## Saved data entries
▬▬▬▬▬▬
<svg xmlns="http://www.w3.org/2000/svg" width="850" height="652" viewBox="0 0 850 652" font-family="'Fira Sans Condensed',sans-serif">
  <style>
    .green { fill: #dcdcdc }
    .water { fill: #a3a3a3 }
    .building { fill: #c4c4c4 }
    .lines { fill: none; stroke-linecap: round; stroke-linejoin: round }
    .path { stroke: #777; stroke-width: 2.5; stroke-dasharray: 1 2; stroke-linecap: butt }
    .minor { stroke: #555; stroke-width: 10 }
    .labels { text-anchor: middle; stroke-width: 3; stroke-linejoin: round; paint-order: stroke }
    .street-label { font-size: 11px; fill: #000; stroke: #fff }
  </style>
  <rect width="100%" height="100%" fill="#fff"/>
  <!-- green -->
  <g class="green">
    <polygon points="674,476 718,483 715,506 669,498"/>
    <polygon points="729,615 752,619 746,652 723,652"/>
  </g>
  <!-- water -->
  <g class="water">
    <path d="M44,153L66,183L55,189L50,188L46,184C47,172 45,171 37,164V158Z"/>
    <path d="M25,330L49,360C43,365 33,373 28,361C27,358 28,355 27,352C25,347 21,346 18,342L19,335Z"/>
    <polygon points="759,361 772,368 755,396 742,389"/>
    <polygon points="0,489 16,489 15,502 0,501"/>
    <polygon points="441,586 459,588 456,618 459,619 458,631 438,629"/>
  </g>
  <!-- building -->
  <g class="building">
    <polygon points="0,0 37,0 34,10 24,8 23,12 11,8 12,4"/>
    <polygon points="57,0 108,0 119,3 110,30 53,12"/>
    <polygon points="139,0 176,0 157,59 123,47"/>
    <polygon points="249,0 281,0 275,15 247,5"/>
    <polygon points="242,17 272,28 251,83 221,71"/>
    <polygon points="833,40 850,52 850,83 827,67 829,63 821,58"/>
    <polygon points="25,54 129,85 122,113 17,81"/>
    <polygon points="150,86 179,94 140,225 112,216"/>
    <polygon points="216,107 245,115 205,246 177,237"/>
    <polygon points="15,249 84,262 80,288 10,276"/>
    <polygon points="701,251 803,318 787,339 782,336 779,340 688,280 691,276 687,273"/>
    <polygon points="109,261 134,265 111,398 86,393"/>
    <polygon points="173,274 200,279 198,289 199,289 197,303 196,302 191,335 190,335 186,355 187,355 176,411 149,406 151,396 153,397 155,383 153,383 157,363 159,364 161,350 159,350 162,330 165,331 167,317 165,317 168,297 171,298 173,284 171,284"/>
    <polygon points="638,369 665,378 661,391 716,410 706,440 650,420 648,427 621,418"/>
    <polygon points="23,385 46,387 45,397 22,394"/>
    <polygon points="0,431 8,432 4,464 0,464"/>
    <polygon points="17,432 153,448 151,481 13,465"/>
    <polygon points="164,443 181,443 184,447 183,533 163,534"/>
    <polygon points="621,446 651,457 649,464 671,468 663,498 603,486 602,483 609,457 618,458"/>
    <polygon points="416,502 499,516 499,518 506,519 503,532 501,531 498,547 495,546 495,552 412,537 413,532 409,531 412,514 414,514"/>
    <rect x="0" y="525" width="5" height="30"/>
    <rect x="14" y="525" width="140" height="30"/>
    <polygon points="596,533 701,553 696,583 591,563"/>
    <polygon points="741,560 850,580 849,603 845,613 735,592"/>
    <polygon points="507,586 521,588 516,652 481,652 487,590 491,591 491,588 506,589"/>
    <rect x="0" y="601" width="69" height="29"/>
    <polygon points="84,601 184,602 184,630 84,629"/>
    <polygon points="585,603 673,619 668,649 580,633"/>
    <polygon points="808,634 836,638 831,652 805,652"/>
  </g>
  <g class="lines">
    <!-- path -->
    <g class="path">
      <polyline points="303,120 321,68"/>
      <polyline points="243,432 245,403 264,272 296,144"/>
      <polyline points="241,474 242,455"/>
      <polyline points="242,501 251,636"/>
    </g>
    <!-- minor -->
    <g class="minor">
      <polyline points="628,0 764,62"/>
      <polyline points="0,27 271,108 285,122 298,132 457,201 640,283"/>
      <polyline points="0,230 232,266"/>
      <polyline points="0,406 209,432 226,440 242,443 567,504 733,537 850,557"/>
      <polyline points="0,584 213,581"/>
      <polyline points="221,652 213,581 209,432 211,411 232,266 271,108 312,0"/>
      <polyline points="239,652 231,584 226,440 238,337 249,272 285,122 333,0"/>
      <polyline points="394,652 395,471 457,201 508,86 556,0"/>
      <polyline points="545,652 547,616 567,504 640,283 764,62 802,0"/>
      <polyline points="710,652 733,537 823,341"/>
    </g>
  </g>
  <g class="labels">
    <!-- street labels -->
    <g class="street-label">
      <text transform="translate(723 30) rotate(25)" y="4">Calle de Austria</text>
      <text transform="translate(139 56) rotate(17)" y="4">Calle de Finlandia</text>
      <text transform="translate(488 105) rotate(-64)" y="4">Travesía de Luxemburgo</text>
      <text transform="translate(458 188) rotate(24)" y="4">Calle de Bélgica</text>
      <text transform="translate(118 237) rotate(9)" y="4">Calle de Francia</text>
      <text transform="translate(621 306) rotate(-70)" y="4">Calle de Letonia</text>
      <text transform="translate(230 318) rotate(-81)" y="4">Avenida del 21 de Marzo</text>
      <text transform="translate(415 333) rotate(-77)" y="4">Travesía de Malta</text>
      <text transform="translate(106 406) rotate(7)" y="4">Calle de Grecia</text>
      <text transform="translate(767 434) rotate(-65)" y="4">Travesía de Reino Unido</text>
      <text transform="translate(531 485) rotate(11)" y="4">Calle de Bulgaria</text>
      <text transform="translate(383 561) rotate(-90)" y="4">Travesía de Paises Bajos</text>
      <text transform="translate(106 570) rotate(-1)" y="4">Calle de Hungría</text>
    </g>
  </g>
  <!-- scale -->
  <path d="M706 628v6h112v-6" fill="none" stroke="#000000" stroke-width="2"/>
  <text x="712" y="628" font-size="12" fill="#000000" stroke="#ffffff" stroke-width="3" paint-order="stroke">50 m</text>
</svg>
▬▬▬▬▬▬
## Problem
The lines above that hold the word "linecap" are the ones to copy.

## Answer to the problem
    .lines { fill: none; stroke-linecap: round; stroke-linejoin: round }
    .path { stroke: #777; stroke-width: 2.5; stroke-dasharray: 1 2; stroke-linecap: butt }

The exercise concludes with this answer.